Ekonomik görünümlü siyasi tasarım
Küreselleşmenin başladığı ilk günlerde, asıl amacın, dünya ticaretini artırmak olduğu ifade edilmişti. Elbette, ticareti artırmak için gümrüklerin düşürülmesi, hatta sınırların kaldırılması gerekiyordu.
Dünya ticaretini ortak standartlara yerleştirmek için, Dünya Ticaret Örgütü, bunu mali olarak destekleyecek, Dünya Bankası ve parasal düzenlemeleri sağlamak üzere İMF kurulmuştu.
Dünya parası olarak dolar esas alınmıştı. Yerli paralar o tarihten beri ya değersizleştirilerek ya da tamamen ortadan kaldırılarak, Dolar egemenliği kuruldu. Türkiye’de Dolar egemenliği %70, Türk Parası %30.
Bakıldığında, ekonomik kuruluşlarmış gibi görünen kurumlar, tamamen siyasal kurumlardı. Bir yerde, egemenlik kurmanın yolu öncelikle siyasetleri ele geçirmekle başlayabilirdi.
Bu tür düzenleyici kurumların, yöneticileri hep çok uluslu şirketlerin elemanlarından ve onların ideolojisini taşıyan kişilerden oluşuyordu.
Sanki bir siyasi kurum kurar gibi, dünyayı yönetecek kurumlar oluşturmuşlardı.
Bir taraftan ekonomik faaliyetler gibi görünen, aslında bir egemenlik projesi olarak geliştirilen, Finans Kapital böylece inşa edilmiş oldu.
Finans Kapital ve küreselleşme bir egemenlik projesiydi. Egemenliğini kurdu, işletti ve halen önemli oranda işlemeye devam ediyor.
Egemenliğin ana unsuru olan para, ulus-devlet yetkisinin dışına çıkarılmış oldu. Bankalarda kaydi para, servet sınıfı tarafından basılacak, dış ticaret tamamen Dolar ve parası döviz olan egemenlerin parası olacaktı.
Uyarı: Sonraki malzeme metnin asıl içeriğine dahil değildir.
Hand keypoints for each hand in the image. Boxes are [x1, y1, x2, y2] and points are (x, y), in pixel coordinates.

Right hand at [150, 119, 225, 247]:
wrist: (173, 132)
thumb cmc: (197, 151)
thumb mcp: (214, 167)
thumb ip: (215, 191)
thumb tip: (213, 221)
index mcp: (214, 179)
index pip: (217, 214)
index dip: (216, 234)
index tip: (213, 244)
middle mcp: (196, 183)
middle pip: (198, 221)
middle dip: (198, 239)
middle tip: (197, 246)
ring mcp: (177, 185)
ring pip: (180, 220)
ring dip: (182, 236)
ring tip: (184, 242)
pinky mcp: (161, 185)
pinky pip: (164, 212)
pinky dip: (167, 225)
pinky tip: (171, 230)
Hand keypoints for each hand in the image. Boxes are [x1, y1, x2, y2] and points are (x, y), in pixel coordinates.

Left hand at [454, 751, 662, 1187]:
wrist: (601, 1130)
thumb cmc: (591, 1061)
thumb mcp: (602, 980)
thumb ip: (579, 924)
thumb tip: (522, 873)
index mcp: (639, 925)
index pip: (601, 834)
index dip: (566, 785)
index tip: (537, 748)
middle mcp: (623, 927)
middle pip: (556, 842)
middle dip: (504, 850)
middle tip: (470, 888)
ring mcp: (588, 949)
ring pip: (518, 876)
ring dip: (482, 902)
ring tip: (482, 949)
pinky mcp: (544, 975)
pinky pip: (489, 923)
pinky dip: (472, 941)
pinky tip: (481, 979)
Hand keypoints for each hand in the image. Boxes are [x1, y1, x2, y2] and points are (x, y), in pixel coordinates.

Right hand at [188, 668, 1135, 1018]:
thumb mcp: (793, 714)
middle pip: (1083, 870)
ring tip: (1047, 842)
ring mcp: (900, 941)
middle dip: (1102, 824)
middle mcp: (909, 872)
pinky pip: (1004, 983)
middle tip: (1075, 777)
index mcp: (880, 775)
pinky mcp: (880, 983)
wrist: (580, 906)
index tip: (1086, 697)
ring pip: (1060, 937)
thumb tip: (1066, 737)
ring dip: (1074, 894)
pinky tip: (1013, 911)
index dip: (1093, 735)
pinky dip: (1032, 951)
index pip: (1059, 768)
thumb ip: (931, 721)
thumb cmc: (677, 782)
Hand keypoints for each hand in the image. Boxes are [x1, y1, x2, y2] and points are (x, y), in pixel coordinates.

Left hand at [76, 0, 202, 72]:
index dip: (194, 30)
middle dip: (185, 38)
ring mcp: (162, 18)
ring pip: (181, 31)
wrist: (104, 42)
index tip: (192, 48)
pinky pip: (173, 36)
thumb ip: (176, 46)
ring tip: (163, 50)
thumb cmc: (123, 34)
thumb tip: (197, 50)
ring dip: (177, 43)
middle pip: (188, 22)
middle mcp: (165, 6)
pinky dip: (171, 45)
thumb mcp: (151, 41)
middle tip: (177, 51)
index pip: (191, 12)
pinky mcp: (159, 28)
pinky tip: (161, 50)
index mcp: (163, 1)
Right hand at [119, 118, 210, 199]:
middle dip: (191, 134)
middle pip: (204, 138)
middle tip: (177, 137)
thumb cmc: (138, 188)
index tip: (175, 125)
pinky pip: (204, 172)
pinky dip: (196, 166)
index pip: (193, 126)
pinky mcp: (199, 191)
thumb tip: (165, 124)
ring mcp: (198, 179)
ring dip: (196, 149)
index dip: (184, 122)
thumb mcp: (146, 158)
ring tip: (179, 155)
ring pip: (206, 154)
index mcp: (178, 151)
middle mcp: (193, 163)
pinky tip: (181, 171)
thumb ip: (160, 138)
Büyük servet sınıfının esaslarını belirlediği bu egemenlik projesinin, nihai ana fikri, ulus devletleri ortadan kaldırmaktı.
Özelleştirmelerle ulus devletin ya da herhangi bir devletin, ekonomide ki yetkilerini devletin elinden almaktı. Kamu kuruluşları devletin uhdesinde kalırsa, piyasalara, tekellerin hükmetmesi zorlaşırdı.
Piyasa egemenliği zaten siyasal egemenlik de demekti.
Parasal düzenlemeler, bu egemenlik projesinin ana eksenini belirliyordu. Paranın üretilmesi ve kullanılması, paranın her türlü etkisini belirme yetkisi hep, uluslararası adı altında, büyük tekellerin elindeydi. Halen de öyledir.
Ülkelerin içinde, bu işleri yürütecek, işbirlikçilerinin üretilmesi, birinci iş gibi görünüyordu.
Lakin çok uluslu şirketlerin, ulus devlet içinde, egemenliğini yürütebilmesi, ülke içinde de siyasetçi üretimini gerektiriyordu.
Bu sebepten, bizim gibi ülkelerde hem siyasetler hem de siyasetçiler, kendilerini bu egemenliğin koşullarına göre şartlandırdılar.
Bu sebepten, küreselleşme ve vahşi finans kapital düzenini, cansiperane desteklediler. Sağ siyasetçiler, solu imha etmek için dış güçlerle işbirliği yaptı.
Bu servet sınıfı egemenliğinin adı; piyasa ekonomisi ifadesiyle örtülmeliydi ki, halk kendi devletinin elinden gittiğinin farkında olmasın.
Piyasa, arkadaki servet sınıfının, egemenliğinin perdesi olarak kullanıldı. Halen de öyledir.
Oysa o piyasa dediğimiz, ne olduğu insan zihninde, canlanmasa da piyasa tekellerin piyasasıydı. Piyasanın kurallarını belirleyenler siyasetleri de belirleyecekti.
Piyasa şöyle düşünüyor (sanki piyasa insan gibi düşünüyor), Piyasa şöyle bekliyor. Piyasa şunu istiyor jargonu, egemen sermaye çevrelerinin devlete ve insanımıza dayattı istekleridir. Ya da talimatlarıdır.
Finans kapital bir ekonomi değil siyasi bir egemenlik projesidir.
Siyasi iktidarın ekonomide etkili olmaması tekellerden sebeptir. Artık atı alan Üsküdar’ı geçmiştir.